In order to operate or service equipment in construction, we are required to conform to environmental laws, regulations, standards and other requirements such as site permits to operate. In recent years, environmental concerns have led to a significant increase in the number and scope of compliance imperatives across all global regulatory environments. Being closely related, environmental concerns and compliance activities are increasingly being aligned with corporate performance goals and being integrated to some extent to avoid conflicts, wasteful overlaps, and gaps.
Compliance with the above requirements and obligations, requires meeting certain conditions. Typically, these include:
Managing monitoring programs or schedules, ensuring that the monitoring required in the permit has been done, at the correct locations, for the correct parameters, and at the correct frequency
Pre-processing, performing calculations and validating the data for compliance with any alert or reporting levels
Generating routine compliance reports for authorities.
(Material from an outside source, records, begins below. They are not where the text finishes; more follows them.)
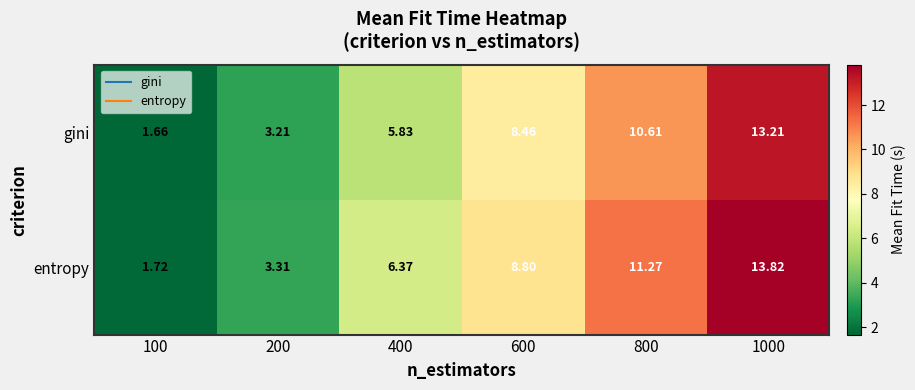

Rank the series at 400 from lowest to highest value.

gini, entropy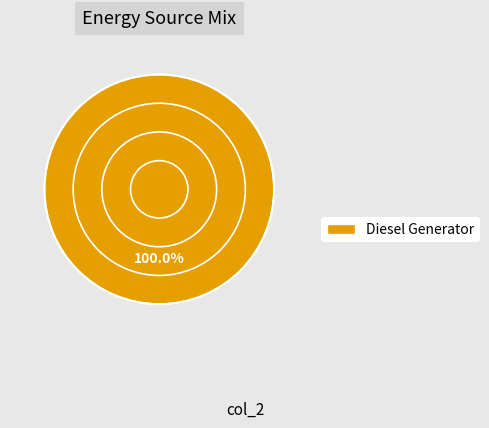

Is there any slice that represents more than half of the pie?

Yes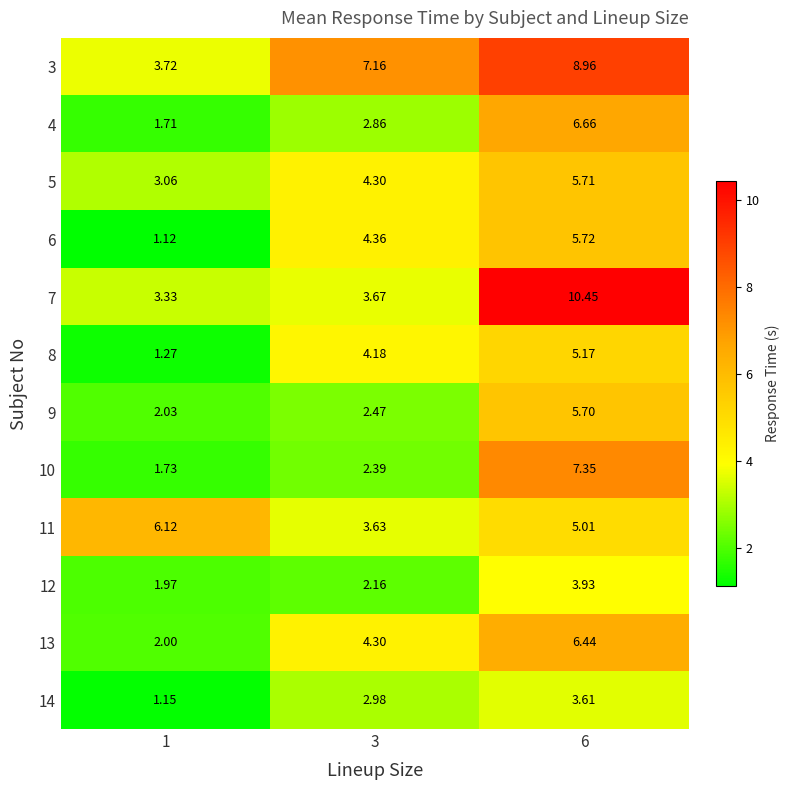

Is the value of 12 at 3 greater than the value of 11 at 3?

No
The management of the above can be complex and time-consuming, leading to an increasing uptake of software systems designed to manage environmental compliance. These are often referred to as 'Environmental Data Management Systems' (EDMS). Criteria must be considered when selecting environmental compliance software: proven capability, high performance, transparent, traceable data handling, a robust calculation engine, advanced factor handling, simple integration, automated workflows and QA, and flexible reporting and data extraction.
Compliance Testing by Superior Equipment Technicians
All testing is conducted by Superior Equipment’s certified technicians in: ICC , OSHA 40hour & HAZWOPER Trained & Confined Space Entry, Department of Agriculture Weights & Measures of IL & MO, Estabrook (line leak & tank test)
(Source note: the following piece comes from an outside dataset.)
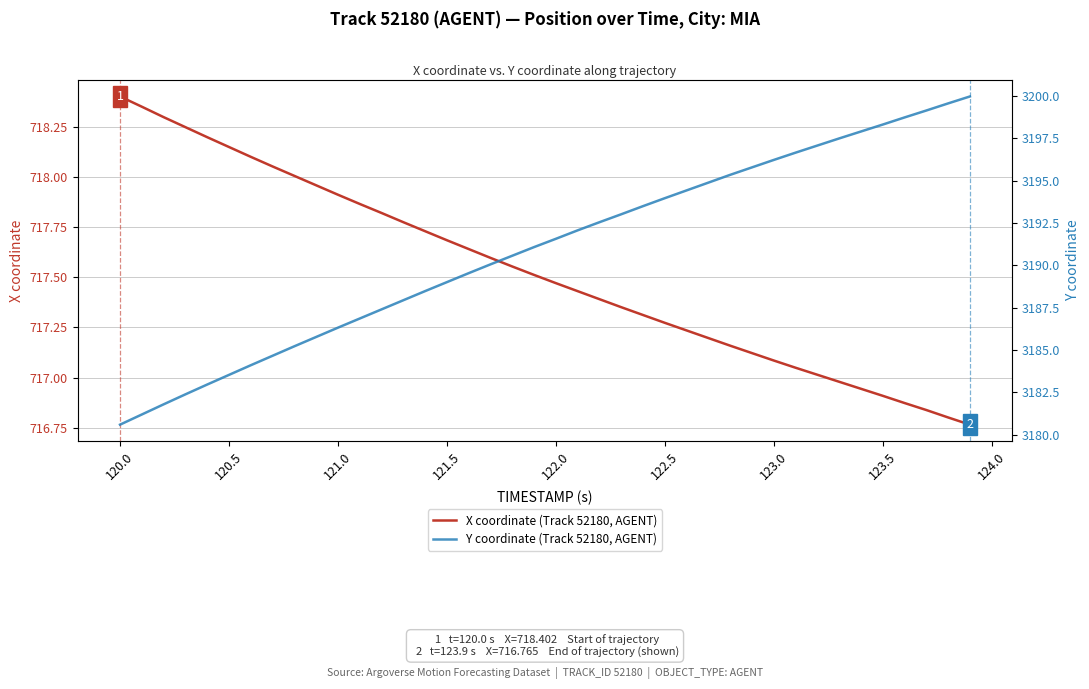

Which category has the highest value in the X coordinate (Track 52180, AGENT) series?

120.0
Commercial (Hi Flow) & Retail Meter Calibration: Inaccurate calibration due to meter drift, meter wear or lack of preventative maintenance can cost site owners thousands per year in lost gallons at the nozzle. (PEI RP1200)
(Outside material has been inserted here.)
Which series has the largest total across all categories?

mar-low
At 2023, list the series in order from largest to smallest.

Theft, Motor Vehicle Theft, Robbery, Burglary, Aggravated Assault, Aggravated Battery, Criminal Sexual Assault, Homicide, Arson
Vacuum Truck Services: Our vacuum truck’s tank is measured to hold 2,500 gallons & legal hauling weight is 2,200 gallons. Our truck is primarily used for emergency fuel drops, tank cleaning practices, HAZWOPER fluid transfers, hydro static testing & removal of sludge.
Internal Tank Lining Inspections: Confined space entry trained technicians utilize the tripod re-tractor to get inside of the tank wearing proper PPE to test the tank lining with special computerized equipment. (PEI RP1200)
Cathodic Protection Testing: We perform re-certification testing for both impressed current Cathodic Protection systems & also Sacrificial Cathodic Protection systems. (PEI RP1200)
Helium Leak Trace Testing: This form of leak trace testing is to find an extremely hard place to locate the leak source. (PEI RP1200)
Spill Bucket / Containment Sump Testing: Regulation enforcement begins 10/13/2018 for Illinois & testing in Missouri begins in 2019 with completion dates of 1/1/2020 to insure all spill buckets are leak proof. (PEI RP1200)
Overfill Prevention Equipment Testing: The OPV is required to be tested & installed correctly to confirm there won’t be overflow, ultimately saving money on cleanup cost in the event of an OPV failure or defect. (PEI RP1200)
Tank, Line & Leak Detection: We are certified to to test tanks up to 30,000 gallon capacity. We utilize Tank Tightness, Precision Line Tightness & Leak detector equipment that is 3rd party certified & approved by National Work Group on Leak Detection. (PEI RP1200)
Notice of Violations: Correct deficiencies & NOV non-compliance issues, but if not resolved in a specific amount of time by the state, the site may be shutdown. (PEI RP1200)
AST (Above-ground storage tank)
Facilities with above ground storage tanks (ASTs) holding oils of any kind may be subject to U.S. EPA's Spill Prevention, Control, and Countermeasure (SPCC) regulation (40 CFR Part 112). The SPCC regulation does not specifically use the term AST, but rather includes ASTs under the term bulk storage container.
EPA’s oil spill prevention program includes the Spill Prevention, Control, and Countermeasure (SPCC) and the Facility Response Plan (FRP) rules. The SPCC rule helps facilities prevent a discharge of oil into navigable waters or adjoining shorelines. The FRP rule requires certain facilities to submit a response plan and prepare to respond to a worst case oil discharge or threat of a discharge.